> Dataset items
┌──
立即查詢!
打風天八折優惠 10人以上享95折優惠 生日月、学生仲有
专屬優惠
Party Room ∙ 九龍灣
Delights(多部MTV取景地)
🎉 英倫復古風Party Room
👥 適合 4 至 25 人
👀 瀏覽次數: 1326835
└──
> Job item
The entries above need to be transcribed with no differences at all.

> Output for this task
立即查詢!
打風天八折優惠 10人以上享95折優惠 生日月、学生仲有
专屬優惠
Party Room ∙ 九龍灣
Delights(多部MTV取景地)
🎉 英倫復古風Party Room
👥 適合 4 至 25 人
👀 瀏覽次數: 1326835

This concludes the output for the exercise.